WHAT THE TASK REQUIRES
Look through the data below. Show each line where the string "deze" occurs.

───── DATA UNDER STUDY

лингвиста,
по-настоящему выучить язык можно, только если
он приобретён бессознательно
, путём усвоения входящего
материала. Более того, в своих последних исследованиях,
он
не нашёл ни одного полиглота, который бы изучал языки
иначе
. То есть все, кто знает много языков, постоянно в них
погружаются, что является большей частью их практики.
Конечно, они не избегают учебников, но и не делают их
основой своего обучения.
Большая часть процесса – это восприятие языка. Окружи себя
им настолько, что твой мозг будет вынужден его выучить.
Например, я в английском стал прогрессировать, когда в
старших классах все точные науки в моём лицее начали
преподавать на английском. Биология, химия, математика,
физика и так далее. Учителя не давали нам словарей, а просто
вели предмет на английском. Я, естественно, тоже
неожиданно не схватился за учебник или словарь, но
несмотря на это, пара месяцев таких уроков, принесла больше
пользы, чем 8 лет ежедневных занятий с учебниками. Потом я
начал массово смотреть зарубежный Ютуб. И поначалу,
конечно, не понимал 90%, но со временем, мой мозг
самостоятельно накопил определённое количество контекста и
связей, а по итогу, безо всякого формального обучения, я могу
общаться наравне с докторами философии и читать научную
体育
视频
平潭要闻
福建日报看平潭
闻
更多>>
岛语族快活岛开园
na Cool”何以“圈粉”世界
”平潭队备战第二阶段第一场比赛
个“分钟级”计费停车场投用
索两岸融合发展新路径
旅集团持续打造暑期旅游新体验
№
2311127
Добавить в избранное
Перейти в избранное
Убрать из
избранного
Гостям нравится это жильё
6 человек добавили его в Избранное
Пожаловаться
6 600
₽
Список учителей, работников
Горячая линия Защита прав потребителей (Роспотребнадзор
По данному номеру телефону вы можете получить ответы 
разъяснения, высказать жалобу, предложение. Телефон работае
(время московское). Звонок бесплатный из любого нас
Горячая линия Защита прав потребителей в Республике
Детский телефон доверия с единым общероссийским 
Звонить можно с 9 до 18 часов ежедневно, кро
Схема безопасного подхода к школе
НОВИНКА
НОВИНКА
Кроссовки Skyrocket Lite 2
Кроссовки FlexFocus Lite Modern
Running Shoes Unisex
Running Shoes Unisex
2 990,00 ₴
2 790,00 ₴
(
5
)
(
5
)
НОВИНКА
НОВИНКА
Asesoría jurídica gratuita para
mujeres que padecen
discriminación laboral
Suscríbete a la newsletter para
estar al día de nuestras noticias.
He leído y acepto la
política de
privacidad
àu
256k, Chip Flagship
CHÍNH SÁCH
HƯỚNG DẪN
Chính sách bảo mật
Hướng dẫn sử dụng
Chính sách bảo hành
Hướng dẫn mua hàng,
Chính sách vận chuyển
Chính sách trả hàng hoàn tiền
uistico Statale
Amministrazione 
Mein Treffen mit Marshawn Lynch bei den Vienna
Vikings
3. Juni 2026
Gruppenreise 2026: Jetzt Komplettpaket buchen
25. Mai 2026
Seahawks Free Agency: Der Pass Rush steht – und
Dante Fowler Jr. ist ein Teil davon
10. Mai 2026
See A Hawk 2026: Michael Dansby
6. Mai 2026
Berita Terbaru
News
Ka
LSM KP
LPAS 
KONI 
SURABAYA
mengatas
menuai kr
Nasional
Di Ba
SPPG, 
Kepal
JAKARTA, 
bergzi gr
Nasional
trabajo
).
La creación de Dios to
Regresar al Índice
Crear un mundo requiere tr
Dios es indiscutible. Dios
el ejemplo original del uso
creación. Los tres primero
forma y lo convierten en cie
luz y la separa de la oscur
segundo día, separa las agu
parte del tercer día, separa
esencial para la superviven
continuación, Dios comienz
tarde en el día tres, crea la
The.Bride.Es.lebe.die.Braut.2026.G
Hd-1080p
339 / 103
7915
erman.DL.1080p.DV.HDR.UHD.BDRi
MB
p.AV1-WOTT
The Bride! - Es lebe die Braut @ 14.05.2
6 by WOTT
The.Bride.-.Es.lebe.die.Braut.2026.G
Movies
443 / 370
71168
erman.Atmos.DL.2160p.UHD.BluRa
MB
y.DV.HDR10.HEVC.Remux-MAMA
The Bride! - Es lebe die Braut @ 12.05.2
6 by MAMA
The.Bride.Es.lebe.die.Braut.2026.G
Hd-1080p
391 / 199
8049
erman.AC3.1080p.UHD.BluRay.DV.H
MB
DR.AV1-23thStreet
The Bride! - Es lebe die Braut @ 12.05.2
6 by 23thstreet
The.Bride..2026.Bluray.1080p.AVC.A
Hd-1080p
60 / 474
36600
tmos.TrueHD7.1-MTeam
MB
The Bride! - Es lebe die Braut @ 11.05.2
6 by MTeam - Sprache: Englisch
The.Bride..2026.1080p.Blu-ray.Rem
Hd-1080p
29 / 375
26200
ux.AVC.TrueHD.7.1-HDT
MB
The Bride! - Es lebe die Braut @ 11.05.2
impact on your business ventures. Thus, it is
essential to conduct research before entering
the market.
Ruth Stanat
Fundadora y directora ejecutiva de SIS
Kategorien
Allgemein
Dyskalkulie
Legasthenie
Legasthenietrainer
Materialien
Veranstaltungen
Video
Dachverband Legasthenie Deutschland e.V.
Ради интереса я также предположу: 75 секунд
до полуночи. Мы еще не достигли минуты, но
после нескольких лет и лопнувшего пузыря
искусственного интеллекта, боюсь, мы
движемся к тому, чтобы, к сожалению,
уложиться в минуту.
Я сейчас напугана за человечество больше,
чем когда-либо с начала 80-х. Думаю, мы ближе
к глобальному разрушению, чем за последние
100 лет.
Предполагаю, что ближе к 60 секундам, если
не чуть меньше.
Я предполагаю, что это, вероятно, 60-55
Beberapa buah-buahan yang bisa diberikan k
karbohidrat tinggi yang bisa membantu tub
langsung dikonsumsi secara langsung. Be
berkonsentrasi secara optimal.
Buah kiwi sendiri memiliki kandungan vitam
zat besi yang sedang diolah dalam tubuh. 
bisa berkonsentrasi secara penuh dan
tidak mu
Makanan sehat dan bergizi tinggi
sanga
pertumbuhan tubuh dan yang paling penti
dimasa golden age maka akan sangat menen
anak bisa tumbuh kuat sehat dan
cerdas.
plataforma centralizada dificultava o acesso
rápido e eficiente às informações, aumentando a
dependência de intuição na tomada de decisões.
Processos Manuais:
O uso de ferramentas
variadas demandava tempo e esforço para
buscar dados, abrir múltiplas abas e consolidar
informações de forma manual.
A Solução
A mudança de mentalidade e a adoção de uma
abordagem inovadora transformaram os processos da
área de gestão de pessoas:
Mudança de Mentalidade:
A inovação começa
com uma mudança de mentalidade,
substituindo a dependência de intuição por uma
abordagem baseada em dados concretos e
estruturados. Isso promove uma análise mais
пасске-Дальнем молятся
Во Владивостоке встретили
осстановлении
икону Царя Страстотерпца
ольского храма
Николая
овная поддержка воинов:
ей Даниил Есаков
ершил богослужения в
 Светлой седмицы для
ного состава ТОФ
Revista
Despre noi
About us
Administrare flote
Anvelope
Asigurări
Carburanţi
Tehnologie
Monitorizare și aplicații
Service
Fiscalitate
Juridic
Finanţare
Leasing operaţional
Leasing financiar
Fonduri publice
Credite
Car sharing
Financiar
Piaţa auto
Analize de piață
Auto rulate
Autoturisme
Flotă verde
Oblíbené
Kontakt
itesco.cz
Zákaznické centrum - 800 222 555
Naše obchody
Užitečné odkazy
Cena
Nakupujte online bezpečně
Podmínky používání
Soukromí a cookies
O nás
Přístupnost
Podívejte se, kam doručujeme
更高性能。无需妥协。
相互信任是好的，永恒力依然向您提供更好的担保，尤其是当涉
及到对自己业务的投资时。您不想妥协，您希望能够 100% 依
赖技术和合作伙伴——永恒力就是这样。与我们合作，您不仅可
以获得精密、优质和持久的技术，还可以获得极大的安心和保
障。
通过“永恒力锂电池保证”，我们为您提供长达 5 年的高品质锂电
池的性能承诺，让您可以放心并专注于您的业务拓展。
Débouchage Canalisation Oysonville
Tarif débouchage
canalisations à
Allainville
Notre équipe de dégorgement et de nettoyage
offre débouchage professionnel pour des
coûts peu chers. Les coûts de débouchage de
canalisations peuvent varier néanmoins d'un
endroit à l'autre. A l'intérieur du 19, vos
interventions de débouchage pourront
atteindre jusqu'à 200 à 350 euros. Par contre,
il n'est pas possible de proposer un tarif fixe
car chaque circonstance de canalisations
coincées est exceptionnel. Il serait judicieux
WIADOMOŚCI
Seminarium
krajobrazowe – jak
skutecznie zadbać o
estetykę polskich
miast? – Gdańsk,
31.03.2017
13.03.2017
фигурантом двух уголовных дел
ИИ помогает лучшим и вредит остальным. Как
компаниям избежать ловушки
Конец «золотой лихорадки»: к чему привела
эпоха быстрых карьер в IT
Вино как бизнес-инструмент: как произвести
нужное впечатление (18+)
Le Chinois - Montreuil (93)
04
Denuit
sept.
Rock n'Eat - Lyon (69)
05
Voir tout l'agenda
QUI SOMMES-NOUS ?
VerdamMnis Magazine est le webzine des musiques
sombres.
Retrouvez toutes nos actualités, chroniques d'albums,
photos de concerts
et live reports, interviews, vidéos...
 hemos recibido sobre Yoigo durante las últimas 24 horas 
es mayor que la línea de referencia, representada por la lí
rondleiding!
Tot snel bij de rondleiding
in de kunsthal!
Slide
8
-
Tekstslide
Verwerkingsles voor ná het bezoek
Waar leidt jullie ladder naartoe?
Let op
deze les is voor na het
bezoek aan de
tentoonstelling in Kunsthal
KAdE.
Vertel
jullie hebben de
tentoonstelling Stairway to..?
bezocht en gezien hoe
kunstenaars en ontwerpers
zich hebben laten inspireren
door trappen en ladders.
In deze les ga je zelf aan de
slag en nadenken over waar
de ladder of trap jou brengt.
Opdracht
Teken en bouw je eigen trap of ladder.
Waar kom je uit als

──────────

PROBLEM SOLUTION
deze les is voor na het
In deze les ga je zelf aan de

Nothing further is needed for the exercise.